• Extracted records:
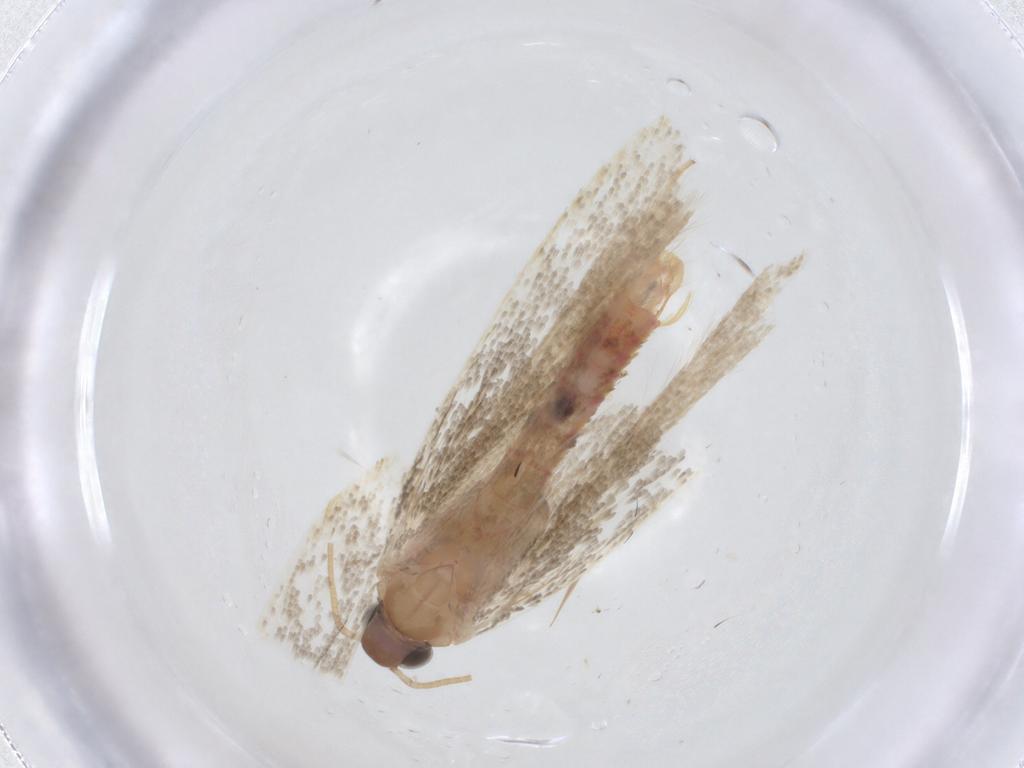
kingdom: Animalia
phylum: Arthropoda
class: Insecta
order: Lepidoptera
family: Crambidae
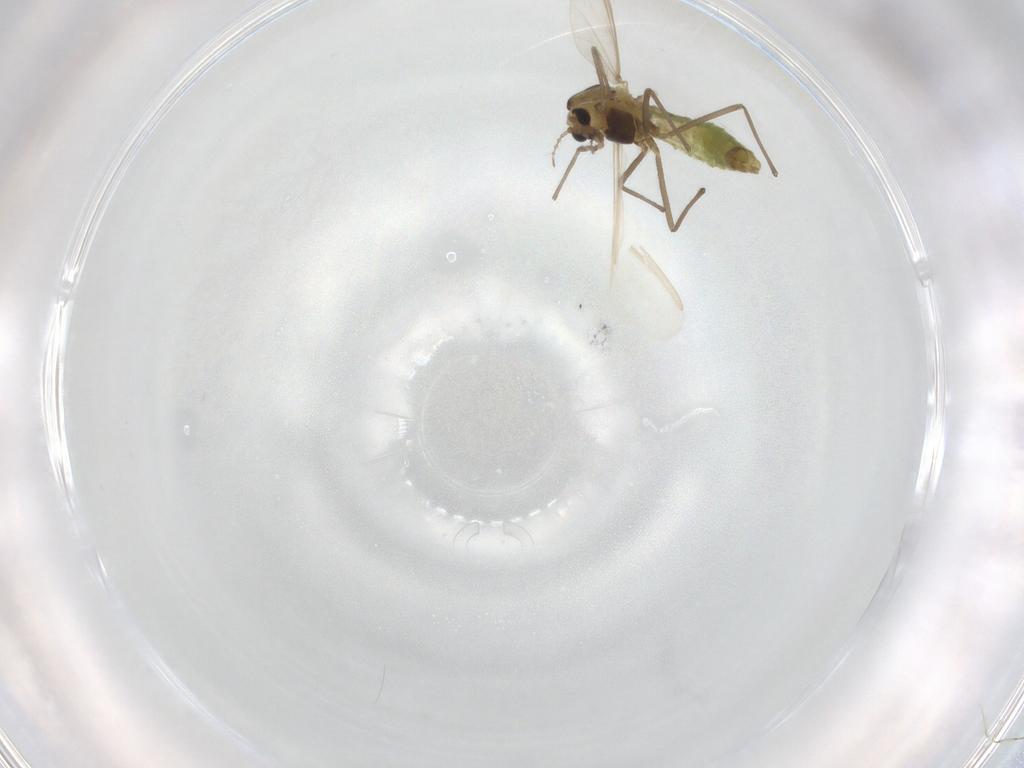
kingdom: Animalia
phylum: Arthropoda
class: Insecta
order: Diptera
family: Chironomidae
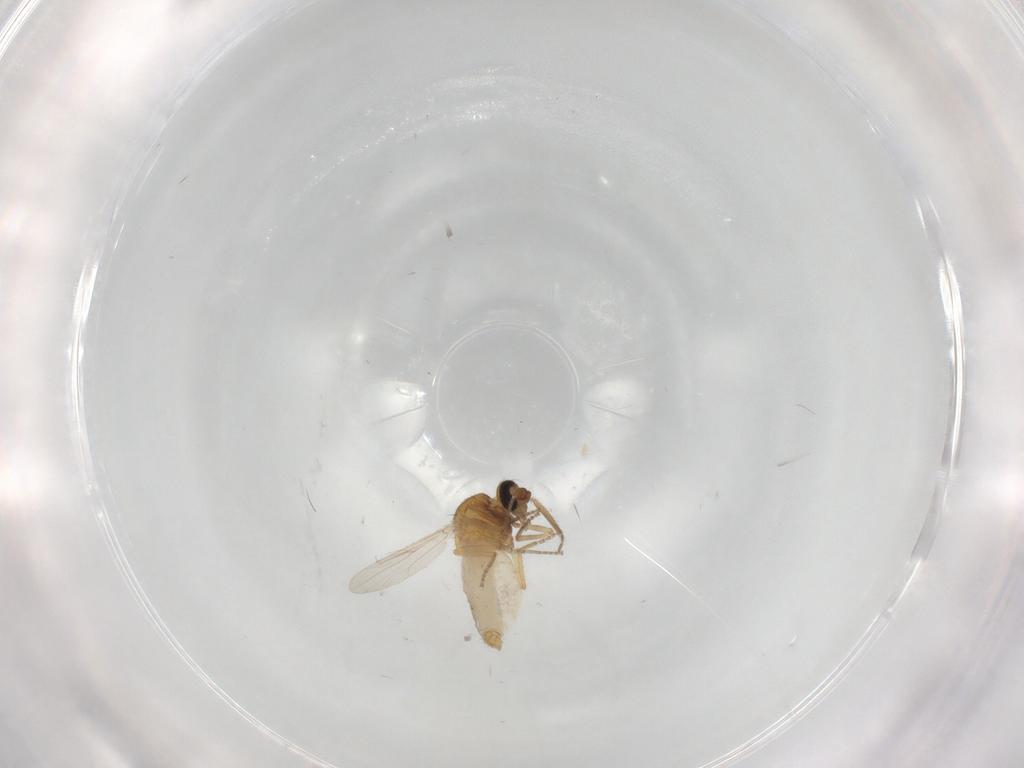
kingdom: Animalia
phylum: Arthropoda
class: Insecta
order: Diptera
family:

• WORK TO DO:
Return every labeled line in the data above verbatim, omitting the pictures.

• TASK ANSWER:
kingdom: Animalia
phylum: Arthropoda
class: Insecta
order: Lepidoptera
family: Crambidae
kingdom: Animalia
phylum: Arthropoda
class: Insecta
order: Diptera
family: Chironomidae
kingdom: Animalia
phylum: Arthropoda
class: Insecta
order: Diptera
family:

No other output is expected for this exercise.